Cade looked at me and seemed to size me up. He came to some kind of decision; I could see it in his eyes when it happened.

“Look man, I’m not tryin’ to be a dick or anything, but it’s her story to tell. But I’ll tell you this much, whatever you think happened to her is nothing compared to what she went through. No one should ever have to endure what that prick put her through. I didn’t see it then. I didn’t watch her as I should’ve. I won’t make the same mistake again. I like you, Jules. But I won’t let you fuck with her.”

This wasn’t a scorned lover warning off a new suitor, this was the act of a brother trying to take care of his sister. He’d failed her once—he wasn’t doing it again. I would have done the same thing.

“I have no intention on fuckin’ with her in any way or tryin’ to do anything with her, it’s not like that with her, and nothing happened in Florida. We fell asleep, that’s it.”

He smiled slightly. “All right. Good,” he said. “Just be careful with her.”

“I will,” I confirmed. We talked for a few more minutes then he left to meet a client.

Throughout my workout, Toni’s nightmare and Cade’s words filled my head. I didn’t know specific details, but I knew her past was worse than I’d ever imagined. Part of me wanted to run for the hills and stay as far away from her as I could. She might not be the right person for me. One doomed relationship was more than enough. The other part, the risk-taker/gambling man part, wanted nothing more than to be the man that helped her to heal.

Just as I was finishing up, Jake walked into the room. He had an easygoing smile, but I could see there was something else behind it. I realized as soon as he approached that this was going to be another talk like the one with Cade.

“Hey man,” I said before he had a chance. “How’s it going?”

“Hey Jules, it’s good. Look, I’m not gonna beat about the bush. I know you already talked to Cade, but I think you need to hear somethin’, so I’m just gonna be blunt here. See, she was in a really fucked up relationship. Beaten, raped, mentally and verbally abused. He put a fear in her that it took years and a therapist for her to start to overcome and finally start healing. I know Cade said it’s her business to tell but any of this can be found through public court records.  I also think you should know Mia thinks Toni has feelings for you. So all I’m gonna say is, don’t fuck with her. If you feel nothing for her, that’s fine. Then don’t lead her on. If you do, my advice is to tread lightly and get her to trust you.”

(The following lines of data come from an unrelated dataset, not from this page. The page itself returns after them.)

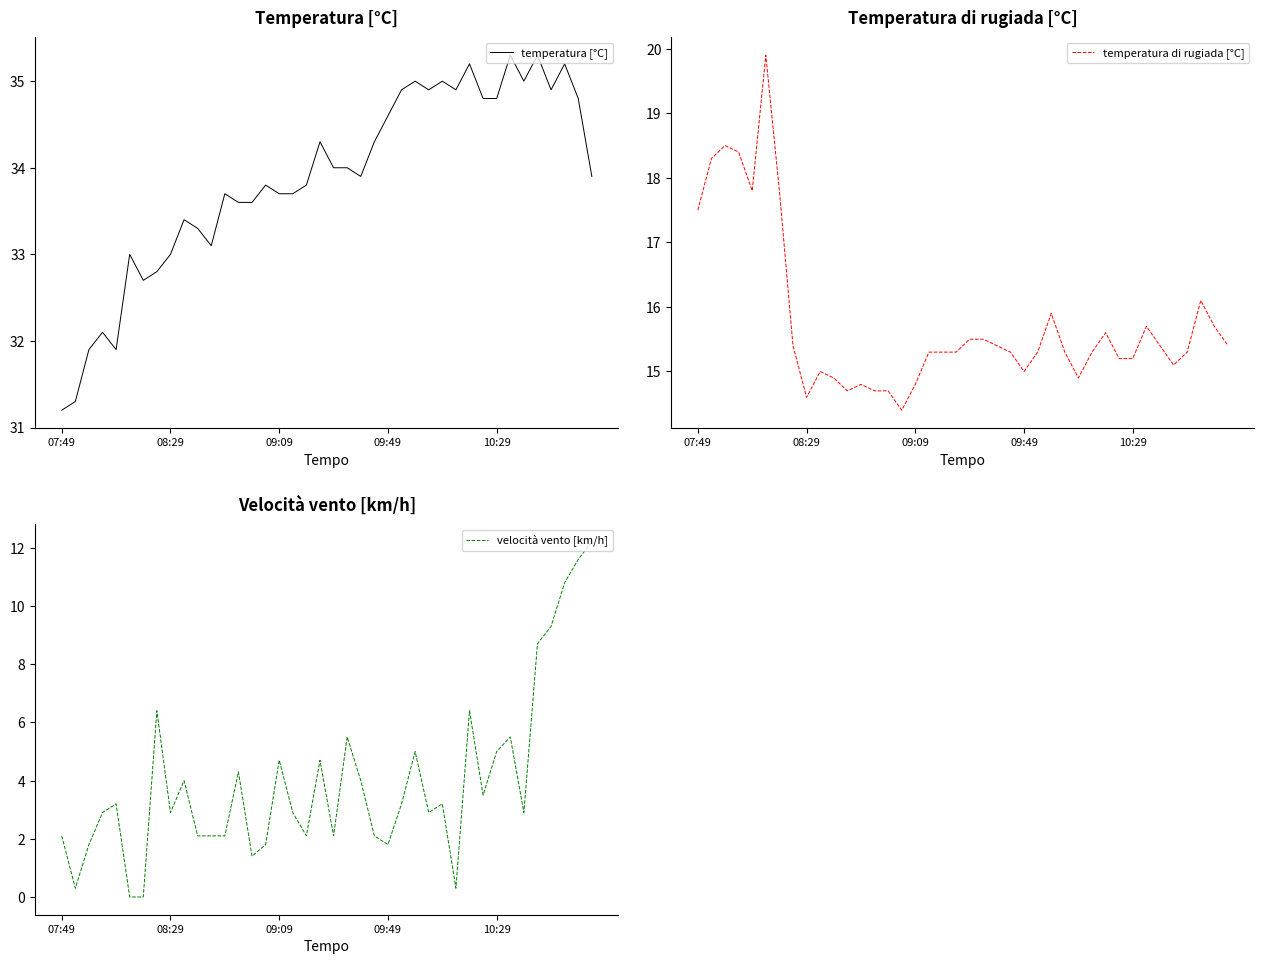

Reading right to left, extract all data points from this chart.

temperatura [°C]: 33.9	34.8	35.2	34.9	35.3	35.0	35.3	34.8	34.8	35.2	34.9	35.0	34.9	35.0	34.9	34.6	34.3	33.9	34.0	34.0	34.3	33.8	33.7	33.7	33.8	33.6	33.6	33.7	33.1	33.3	33.4	33.0	32.8	32.7	33.0	31.9	32.1	31.9	31.3	31.2
temperatura di rugiada [°C]: 15.4	15.7	16.1	15.3	15.1	15.4	15.7	15.2	15.2	15.6	15.3	14.9	15.3	15.9	15.3	15.0	15.3	15.4	15.5	15.5	15.3	15.3	15.3	14.8	14.4	14.7	14.7	14.8	14.7	14.9	15.0	14.6	15.4	17.8	19.9	17.8	18.4	18.5	18.3	17.5
velocità vento [km/h]: 12.2	11.6	10.8	9.3	8.7	2.9	5.5	5.0	3.5	6.4	0.3	3.2	2.9	5.0	3.2	1.8	2.1	4.0	5.5	2.1	4.7	2.1	2.9	4.7	1.8	1.4	4.3	2.1	2.1	2.1	4.0	2.9	6.4	0.0	0.0	3.2	2.9	1.8	0.3	2.1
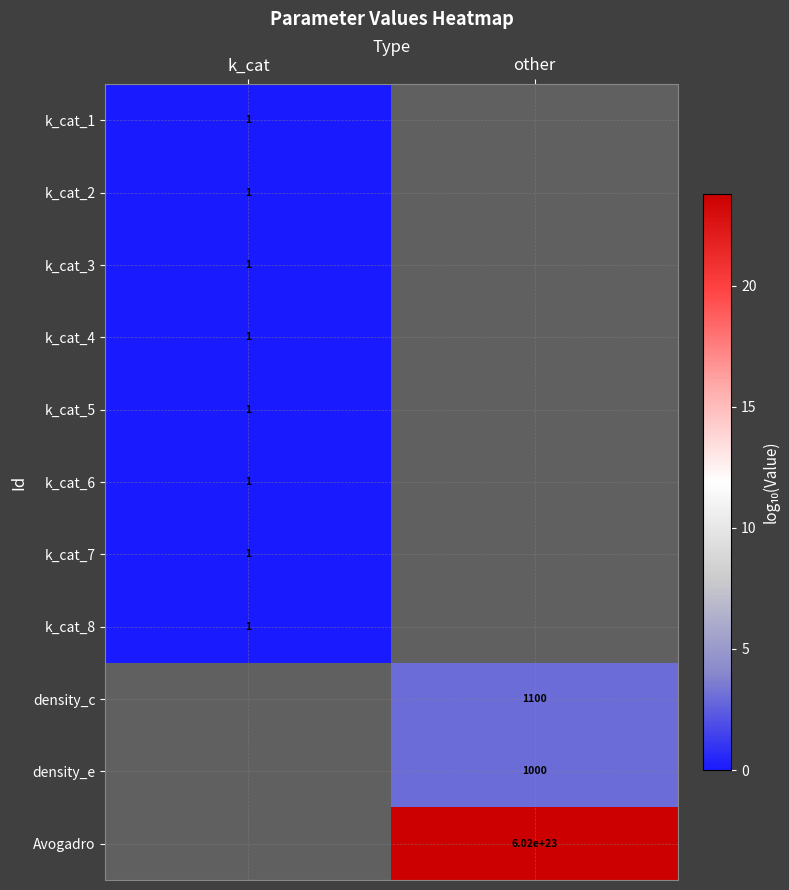

Is it true that k_cat_6 equals 1 at k_cat?

True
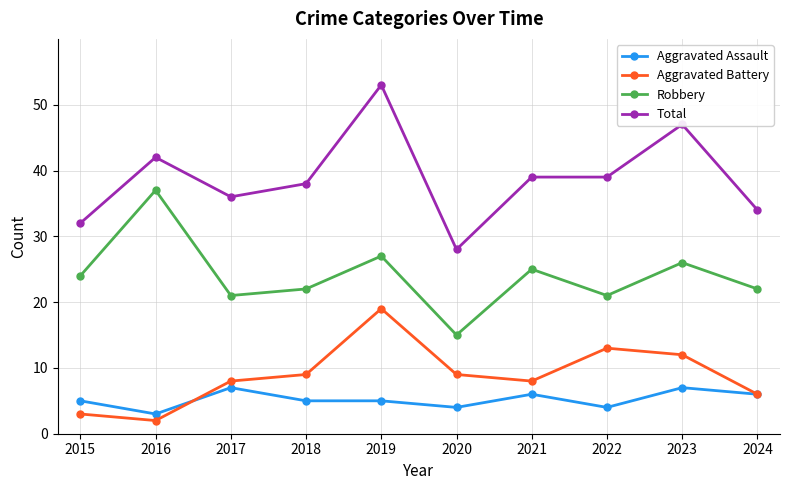

At which category does the chart reach its peak across all series?

2019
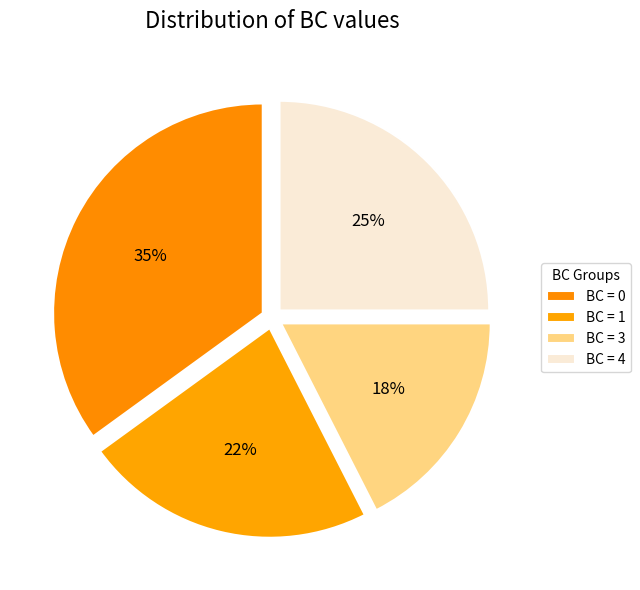

Count the number of slices in the pie.

4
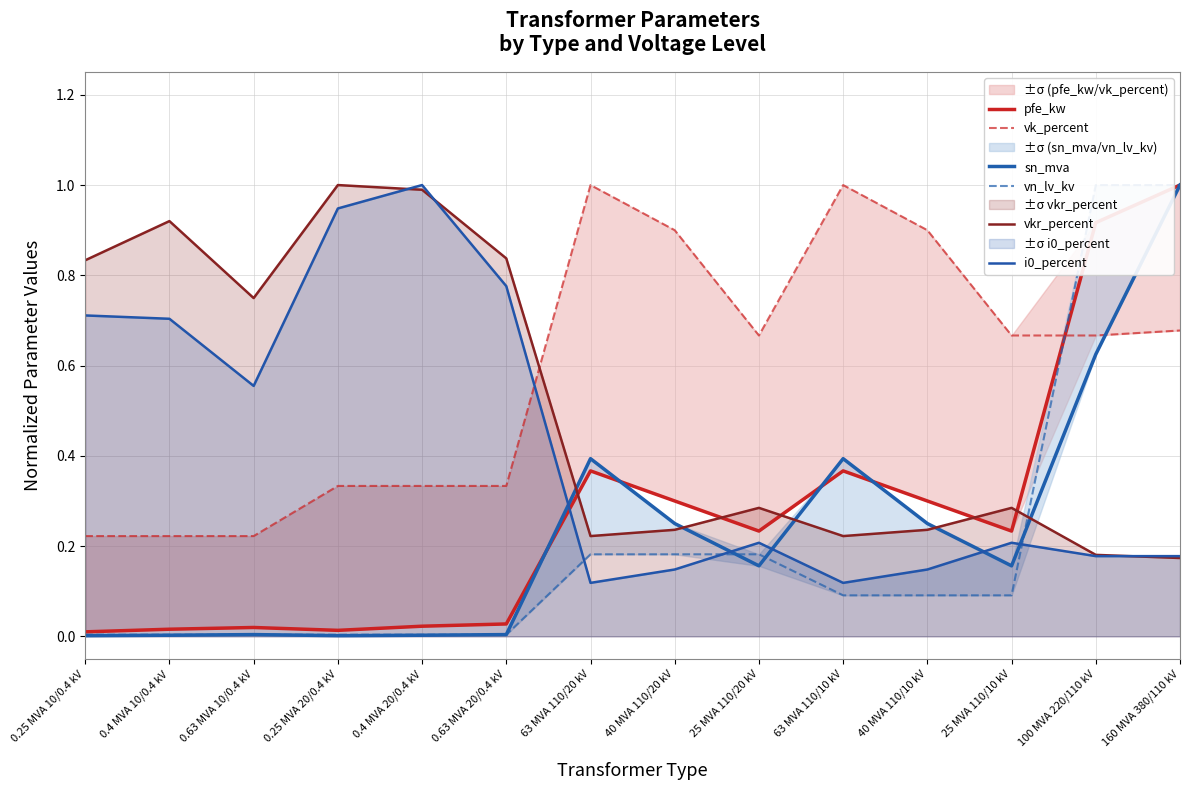

What are all the series names shown in the legend?

pfe_kw, vk_percent, sn_mva, vn_lv_kv, vkr_percent, i0_percent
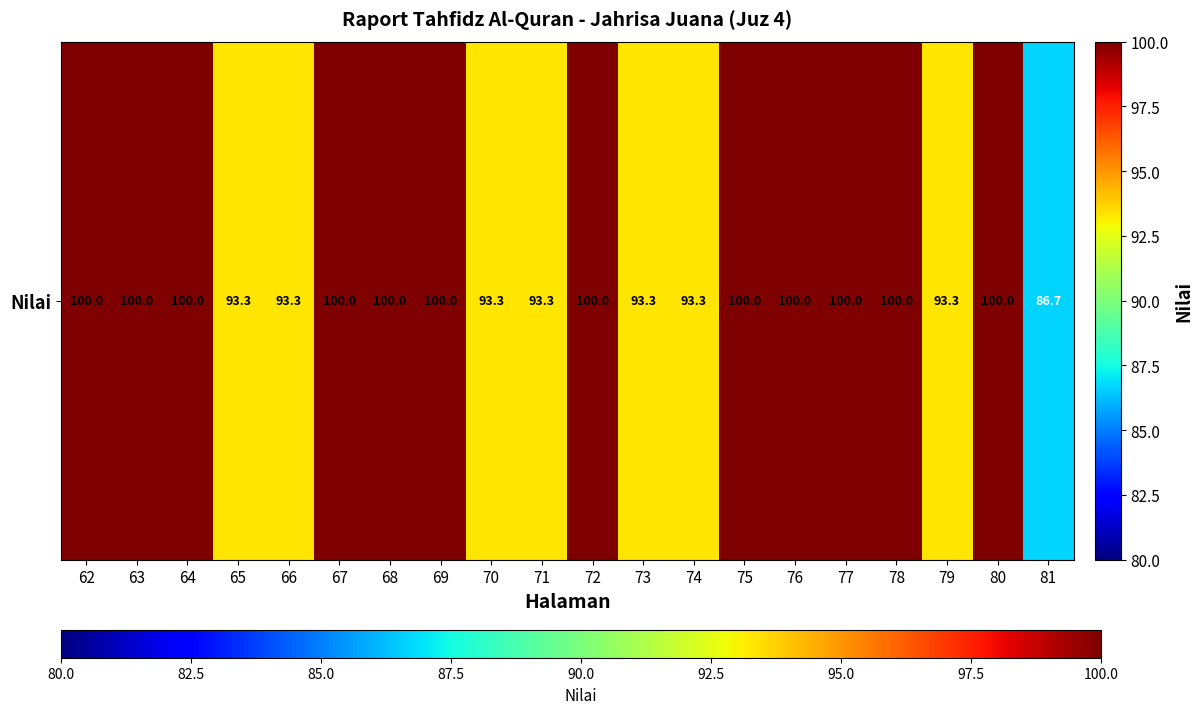

Is it true that the value at 79 is 65.3?

False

“I …” I stopped because I didn’t know what to say. I was overwhelmed with anger, sadness, and worry.

Jake seemed to get that and smiled. “You don’t need to say nothin’, Jules. Just remember, you fuck with her and you’ll have to deal with Cade, Mia, and me. And I’d be more afraid of Mia than either Cade or me. You’ll also have to deal with her father and uncle. They, like Cade and me, blame themselves for what happened before. None of us is gonna let it happen again.”

I nodded. The problem was, instead of being warned away and wanting to stay as far away from the girl as I could, I felt the overwhelming urge to protect her.